There’s nothing funny about depression. But there is something funny about asking the man hemming your pants why he is like an almond. It is gut-wrenching to long so much for the touch of another human that you open your heart to a hair stylist. And it’s hilarious watching your boyfriend and your psychiatrist come to blows while fighting over a vial of your tears.
What’s the through-line of a play that’s so jam-packed with excesses of conflicting emotions? How do you balance the shifts in tone from serious to silly and back? This is the conundrum for the Kathie Rasmussen Women’s Theatre (KRASS) in its current production of Sarah Ruhl’s Melancholy Play: A Contemporary Farce, running at the Bartell Theatre through Aug. 19. It’s a puzzle that director Emily Morrison Weeks ultimately does not solve.

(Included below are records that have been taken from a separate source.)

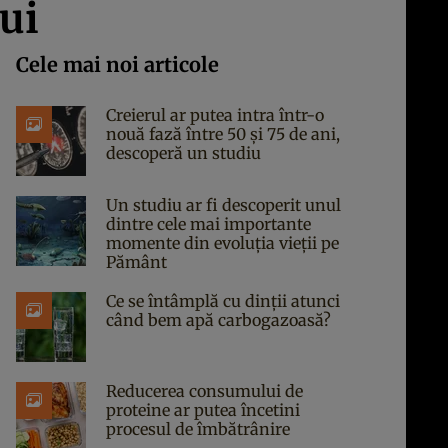
lui
Cele mai noi articole
Creierul ar putea intra într-o
nouă fază între 50 și 75 de ani,
descoperă un studiu
Un studiu ar fi descoperit unul
dintre cele mai importante
momente din evoluția vieții pe
Pământ
Ce se întâmplă cu dinții atunci
când bem apă carbogazoasă?
Reducerea consumului de
proteine ar putea încetini
procesul de îmbătrânire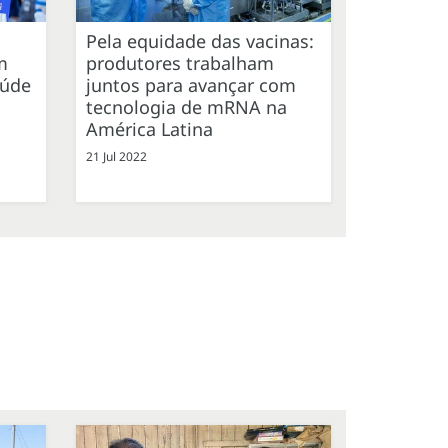
Pela equidade das vacinas:
m
produtores trabalham
aúde
juntos para avançar com
tecnologia de mRNA na
América Latina
21 Jul 2022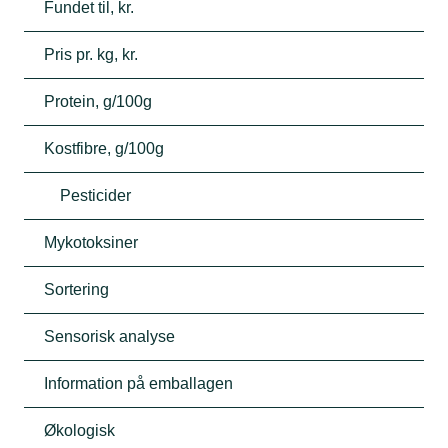
Fundet til, kr.
Pris pr. kg, kr.
Protein, g/100g
Kostfibre, g/100g
Pesticider
Mykotoksiner
Sortering
Sensorisk analyse
Information på emballagen
Økologisk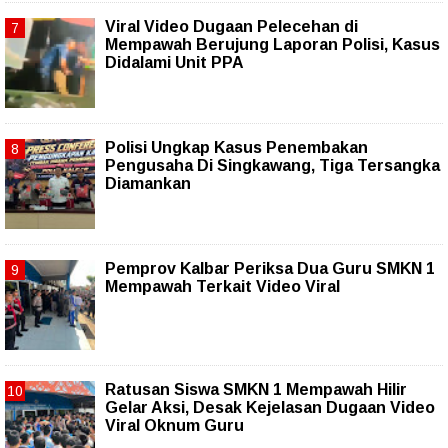
Viral Video Dugaan Pelecehan di
Mempawah Berujung Laporan Polisi, Kasus
Didalami Unit PPA
Polisi Ungkap Kasus Penembakan
Pengusaha Di Singkawang, Tiga Tersangka
Diamankan
Pemprov Kalbar Periksa Dua Guru SMKN 1
Mempawah Terkait Video Viral
Ratusan Siswa SMKN 1 Mempawah Hilir
Gelar Aksi, Desak Kejelasan Dugaan Video
Viral Oknum Guru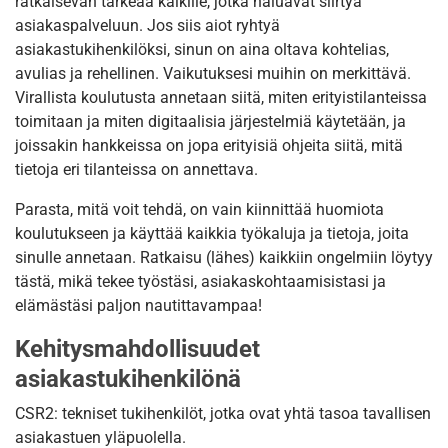
ratkaisevan tärkeää kaikille, jotka haluavat siirtyä
asiakaspalveluun. Jos siis aiot ryhtyä
asiakastukihenkilöksi, sinun on aina oltava kohtelias,
avulias ja rehellinen. Vaikutuksesi muihin on merkittävä.
Virallista koulutusta annetaan siitä, miten erityistilanteissa
toimitaan ja miten digitaalisia järjestelmiä käytetään, ja
joissakin hankkeissa on jopa erityisiä ohjeita siitä, mitä
tietoja eri tilanteissa on annettava.
Parasta, mitä voit tehdä, on vain kiinnittää huomiota
koulutukseen ja käyttää kaikkia työkaluja ja tietoja, joita
sinulle annetaan. Ratkaisu (lähes) kaikkiin ongelmiin löytyy
tästä, mikä tekee työstäsi, asiakaskohtaamisistasi ja
elämästäsi paljon nautittavampaa!
Kehitysmahdollisuudet
asiakastukihenkilönä
CSR2: tekniset tukihenkilöt, jotka ovat yhtä tasoa tavallisen
asiakastuen yläpuolella.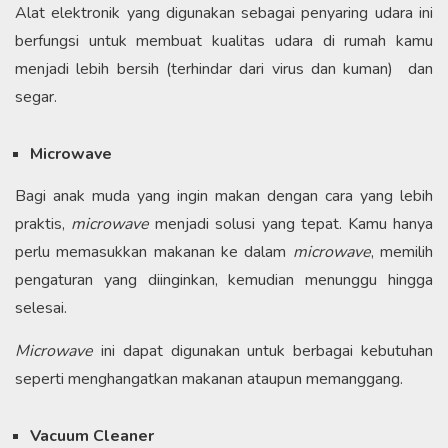
Alat elektronik yang digunakan sebagai penyaring udara ini
berfungsi untuk membuat kualitas udara di rumah kamu
menjadi lebih bersih (terhindar dari virus dan kuman) dan
segar.
Microwave
Bagi anak muda yang ingin makan dengan cara yang lebih
praktis,
microwave
menjadi solusi yang tepat. Kamu hanya
perlu memasukkan makanan ke dalam
microwave
, memilih
pengaturan yang diinginkan, kemudian menunggu hingga
selesai.
Microwave
ini dapat digunakan untuk berbagai kebutuhan
seperti menghangatkan makanan ataupun memanggang.
Vacuum Cleaner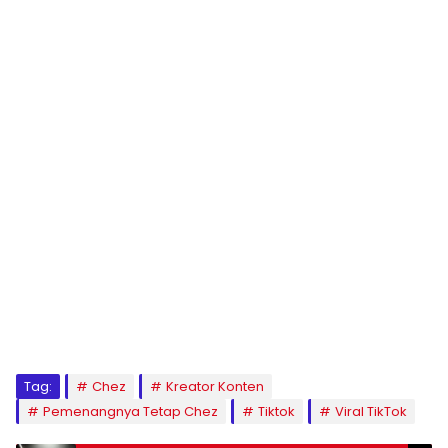
Tag:
Chez
Kreator Konten
Pemenangnya Tetap Chez
Tiktok
Viral TikTok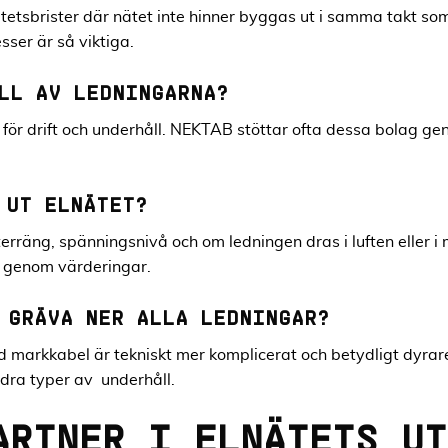
tetsbrister där nätet inte hinner byggas ut i samma takt som
sser är så viktiga.
LL AV LEDNINGARNA?
ör drift och underhåll. NEKTAB stöttar ofta dessa bolag gen
 UT ELNÄTET?
erräng, spänningsnivå och om ledningen dras i luften eller i 
s genom värderingar.
 GRÄVA NER ALLA LEDNINGAR?
markkabel är tekniskt mer komplicerat och betydligt dyrare
dra typer av underhåll.
ARTNER I ELNÄTETS UT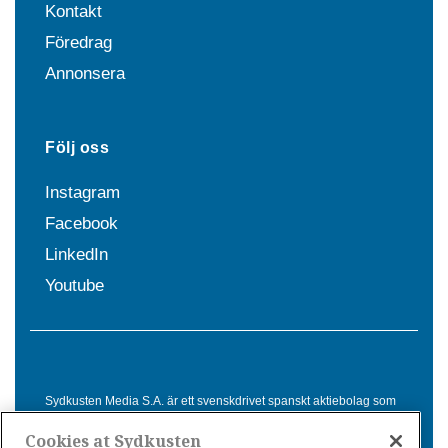
Kontakt
Föredrag
Annonsera
Följ oss
Instagram
Facebook
LinkedIn
Youtube
Sydkusten Media S.A. är ett svenskdrivet spanskt aktiebolag som
sedan 1992 erbjuder nyheter och tjänster till svensktalande i
Cookies at Sydkusten
Spanien. Genom nyhetsbevakning av hela Spanien, med bas på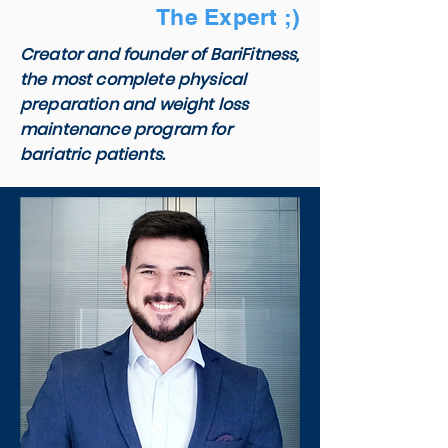
The Expert ;)
Creator and founder of BariFitness,
the most complete physical
preparation and weight loss
maintenance program for
bariatric patients.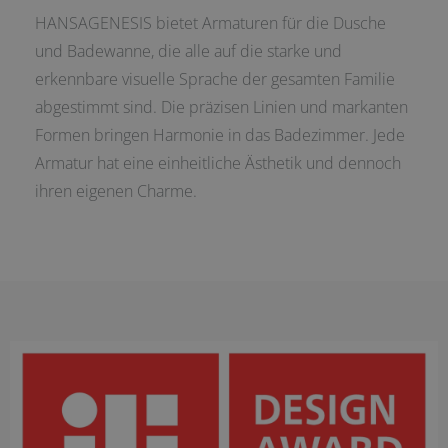
HANSAGENESIS bietet Armaturen für die Dusche
und Badewanne, die alle auf die starke und
erkennbare visuelle Sprache der gesamten Familie
abgestimmt sind. Die präzisen Linien und markanten
Formen bringen Harmonie in das Badezimmer. Jede
Armatur hat eine einheitliche Ästhetik und dennoch
ihren eigenen Charme.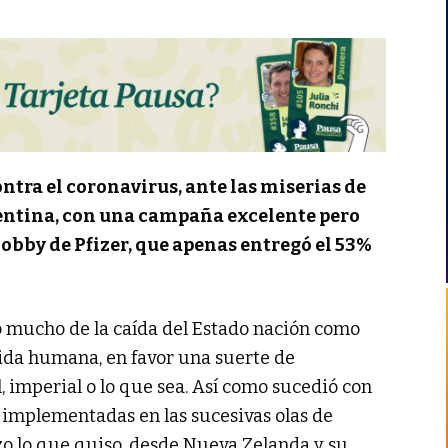
tra el coronavirus, ante las miserias de
entina, con una campaña excelente pero
obby de Pfizer, que apenas entregó el 53%
ó mucho de la caída del Estado nación como
vida humana, en favor una suerte de
, imperial o lo que sea. Así como sucedió con
 implementadas en las sucesivas olas de
zo lo que quiso, desde Nueva Zelanda y su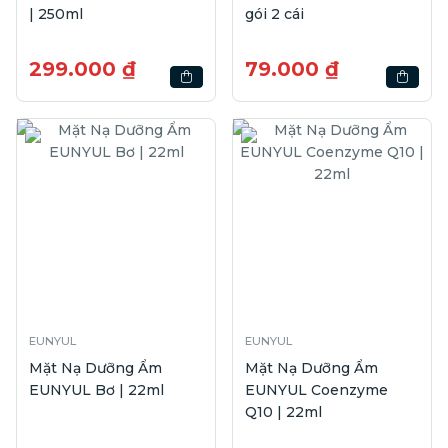
| 250ml
gói 2 cái
299.000 ₫
79.000 ₫
EUNYUL
EUNYUL
Mặt Nạ Dưỡng Ẩm
Mặt Nạ Dưỡng Ẩm
EUNYUL Bơ | 22ml
EUNYUL Coenzyme
Q10 | 22ml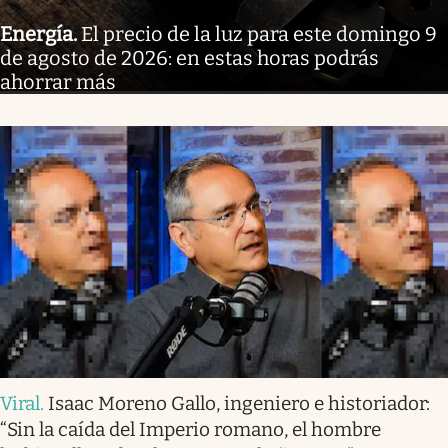
Energía
.
El precio de la luz para este domingo 9
de agosto de 2026: en estas horas podrás
ahorrar más
Viral
.
Isaac Moreno Gallo, ingeniero e historiador:
“Sin la caída del Imperio romano, el hombre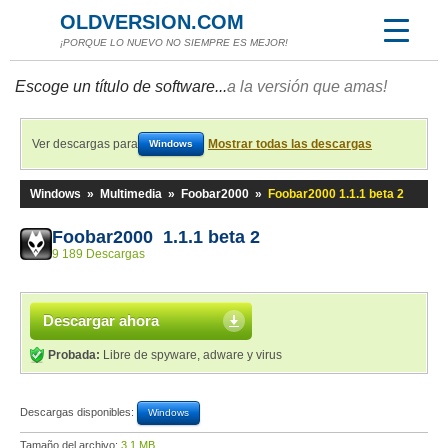
OLDVERSION.COM
¡PORQUE LO NUEVO NO SIEMPRE ES MEJOR!
Escoge un título de software...
a la versión que amas!
Ver descargas para
Mostrar todas las descargas
Windows
Windows
»
Multimedia
»
Foobar2000
»
Foobar2000 1.1.1 beta 2
Foobar2000 1.1.1 beta 2
9 189 Descargas
Descargar ahora
Probada:
Libre de spyware, adware y virus
Descargas disponibles:
Windows
Tamaño del archivo:
3,1 MB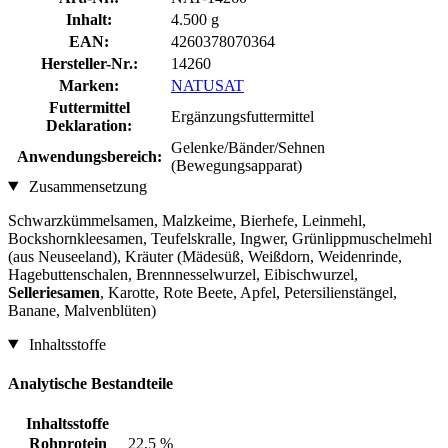
Inhalt:
4.500 g
EAN:
4260378070364
Hersteller-Nr.:
14260
Marken:
NATUSAT
Futtermittel
Ergänzungsfuttermittel
Deklaration:
Gelenke/Bänder/Sehnen
Anwendungsbereich:
(Bewegungsapparat)
Zusammensetzung
Schwarzkümmelsamen, Malzkeime, Bierhefe, Leinmehl,
Bockshornkleesamen, Teufelskralle, Ingwer, Grünlippmuschelmehl
(aus Neuseeland), Kräuter (Mädesüß, Weißdorn, Weidenrinde,
Hagebuttenschalen, Brennnesselwurzel, Eibischwurzel,
Selleriesamen
, Karotte, Rote Beete, Apfel, Petersilienstängel,
Banane, Malvenblüten)
Inhaltsstoffe
Analytische Bestandteile
Inhaltsstoffe
Rohprotein
22,5 %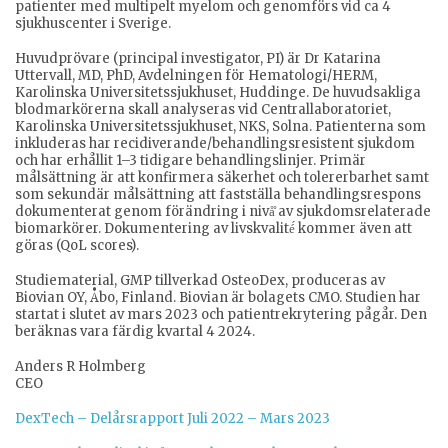
patienter med multipelt myelom och genomförs vid ca 4
sjukhuscenter i Sverige.
Huvudprövare (principal investigator, PI) är Dr Katarina
Uttervall, MD, PhD, Avdelningen för Hematologi/HERM,
Karolinska Universitetssjukhuset, Huddinge. De huvudsakliga
blodmarkörerna skall analyseras vid Centrallaboratoriet,
Karolinska Universitetssjukhuset, NKS, Solna. Patienterna som
inkluderas har recidiverande/behandlingsresistent sjukdom
och har erhållit 1–3 tidigare behandlingslinjer. Primär
målsättning är att konfirmera säkerhet och tolererbarhet samt
som sekundär målsättning att fastställa behandlingsrespons
dokumenterat genom förändring i nivå̊ av sjukdomsrelaterade
biomarkörer. Dokumentering av livskvalité́ kommer även att
göras (QoL scores).
Studiematerial, GMP tillverkad OsteoDex, produceras av
Biovian OY, Åbo, Finland. Biovian är bolagets CMO. Studien har
startat i slutet av mars 2023 och patientrekrytering pågår. Den
beräknas vara färdig kvartal 4 2024.
Anders R Holmberg
CEO
DexTech – Delårsrapport Juli 2022 – Mars 2023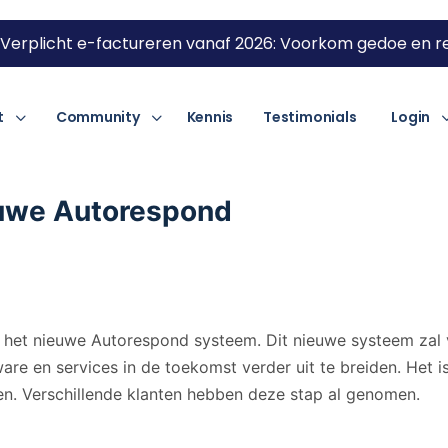
Verplicht e-factureren vanaf 2026: Voorkom gedoe en re
t
Community
Kennis
Testimonials
Login
euwe Autorespond
 het nieuwe Autorespond systeem. Dit nieuwe systeem zal 
ware en services in de toekomst verder uit te breiden. Het 
n. Verschillende klanten hebben deze stap al genomen.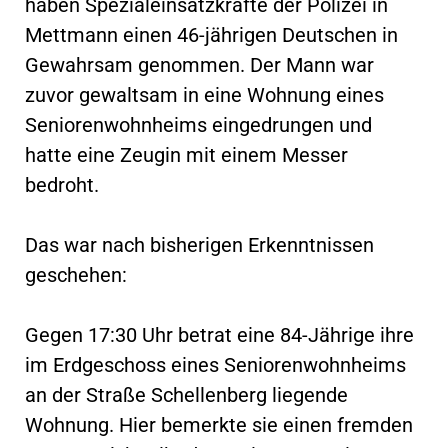
haben Spezialeinsatzkräfte der Polizei in
Mettmann einen 46-jährigen Deutschen in
Gewahrsam genommen. Der Mann war
zuvor gewaltsam in eine Wohnung eines
Seniorenwohnheims eingedrungen und
hatte eine Zeugin mit einem Messer
bedroht.
Das war nach bisherigen Erkenntnissen
geschehen:
Gegen 17:30 Uhr betrat eine 84-Jährige ihre
im Erdgeschoss eines Seniorenwohnheims
an der Straße Schellenberg liegende
Wohnung. Hier bemerkte sie einen fremden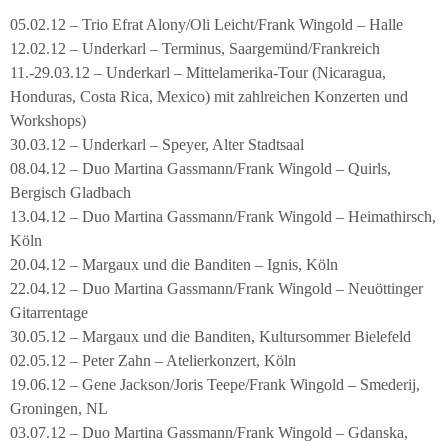
05.02.12 – Trio Efrat Alony/Oli Leicht/Frank Wingold – Halle
12.02.12 – Underkarl – Terminus, Saargemünd/Frankreich
11.-29.03.12 – Underkarl – Mittelamerika-Tour (Nicaragua,
Honduras, Costa Rica, Mexico) mit zahlreichen Konzerten und
Workshops)
30.03.12 – Underkarl – Speyer, Alter Stadtsaal
08.04.12 – Duo Martina Gassmann/Frank Wingold – Quirls,
Bergisch Gladbach
13.04.12 – Duo Martina Gassmann/Frank Wingold – Heimathirsch,
Köln
20.04.12 – Margaux und die Banditen – Ignis, Köln
22.04.12 – Duo Martina Gassmann/Frank Wingold – Neuöttinger
Gitarrentage
30.05.12 – Margaux und die Banditen, Kultursommer Bielefeld
02.05.12 – Peter Zahn – Atelierkonzert, Köln
19.06.12 – Gene Jackson/Joris Teepe/Frank Wingold – Smederij,
Groningen, NL
03.07.12 – Duo Martina Gassmann/Frank Wingold – Gdanska,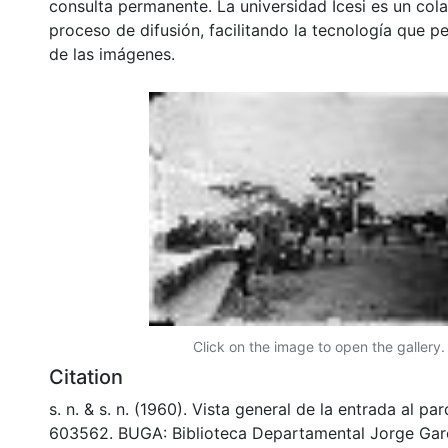
consulta permanente. La universidad Icesi es un col
proceso de difusión, facilitando la tecnología que pe
de las imágenes.
Click on the image to open the gallery.
Citation
s. n. & s. n. (1960). Vista general de la entrada al p
603562. BUGA: Biblioteca Departamental Jorge Gar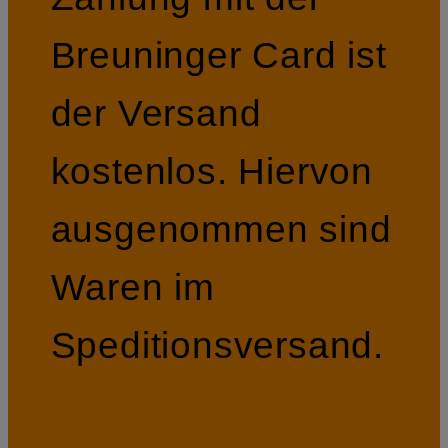
Breuninger Card ist
der Versand
kostenlos. Hiervon
ausgenommen sind
Waren im
Speditionsversand.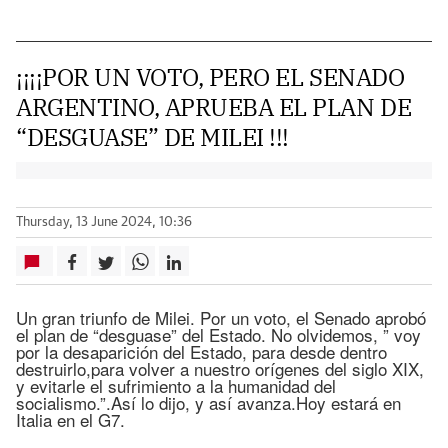
¡¡¡¡POR UN VOTO, PERO EL SENADO
ARGENTINO, APRUEBA EL PLAN DE
“DESGUASE” DE MILEI !!!
Thursday, 13 June 2024, 10:36
Un gran triunfo de Milei. Por un voto, el Senado aprobó
el plan de “desguase” del Estado. No olvidemos, ” voy
por la desaparición del Estado, para desde dentro
destruirlo,para volver a nuestro orígenes del siglo XIX,
y evitarle el sufrimiento a la humanidad del
socialismo.”.Así lo dijo, y así avanza.Hoy estará en
Italia en el G7.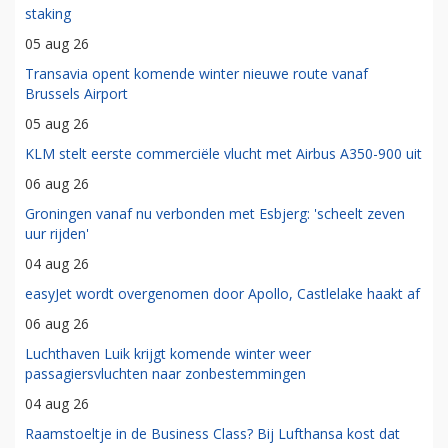
staking
05 aug 26
Transavia opent komende winter nieuwe route vanaf
Brussels Airport
05 aug 26
KLM stelt eerste commerciële vlucht met Airbus A350-900 uit
06 aug 26
Groningen vanaf nu verbonden met Esbjerg: 'scheelt zeven
uur rijden'
04 aug 26
easyJet wordt overgenomen door Apollo, Castlelake haakt af
06 aug 26
Luchthaven Luik krijgt komende winter weer
passagiersvluchten naar zonbestemmingen
04 aug 26
Raamstoeltje in de Business Class? Bij Lufthansa kost dat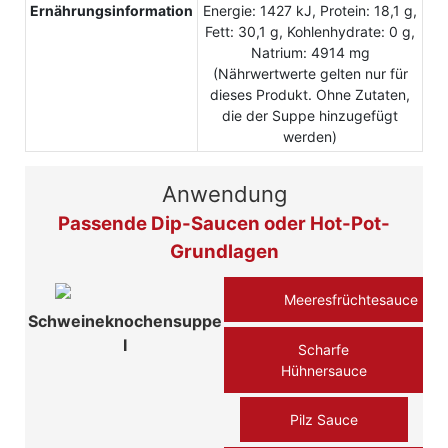
Ernährungsinformation
Energie: 1427 kJ, Protein: 18,1 g,
Fett: 30,1 g, Kohlenhydrate: 0 g,
Natrium: 4914 mg
(Nährwertwerte gelten nur für
dieses Produkt. Ohne Zutaten,
die der Suppe hinzugefügt
werden)
Anwendung
Passende Dip-Saucen oder Hot-Pot-
Grundlagen
Meeresfrüchtesauce
Schweineknochensuppe
Ⅰ
Scharfe
Hühnersauce
Pilz Sauce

An early work by one of the country’s most lyrical and original playwrights, Melancholy Play is full of Ruhl’s signature quirks: poetry and absurdity, non sequiturs and characters unexpectedly breaking out into song. But Weeks plays it serious, slow and quiet, turning the circus of events that surround the main character into a funeral procession that strains to hold together.
When we first meet Tilly (the expressive Shirley Nwangwa), she is seeing an eccentric therapist who boasts that he is in complete control of all his emotions (Joshua Woolfolk, sporting a delightfully ambiguous European accent). But after speaking with his profoundly sad client, who has recently gone off her meds, the counselor is entranced and enchanted. Tilly’s melancholy puts everyone she meets under a spell, from her tailor (an earnest Francisco Torres), to her hair stylist (an affable Tia Tanzer), to her hair stylist’s British lesbian lover (a no-nonsense Suzan Kurry). Soon all are swooning over her and her tragic state. But when her malaise suddenly lifts, Tilly plunges all her would-be lovers and caregivers into despair.
Melancholy Play was presented in 2015 as a chamber musical with a full score. This production reverts to an original version with a cellist onstage throughout, providing dreary and woeful accompaniment to the scenes. It darkens the mood, and it doesn’t support the cast’s attempts at singing, which seem muddled and under-rehearsed. In addition to the somber soundtrack, the play also fights with actual darkness, since Patricia Micetic’s lighting design often obscures the action onstage.
The unequivocal bright spot in this serious farce is the prolonged fist fight between Tilly’s therapist and her tailor/beau. Choreographed by Torres à la The Three Stooges, it injects a delight in ridiculousness that could have truly benefitted the rest of the play.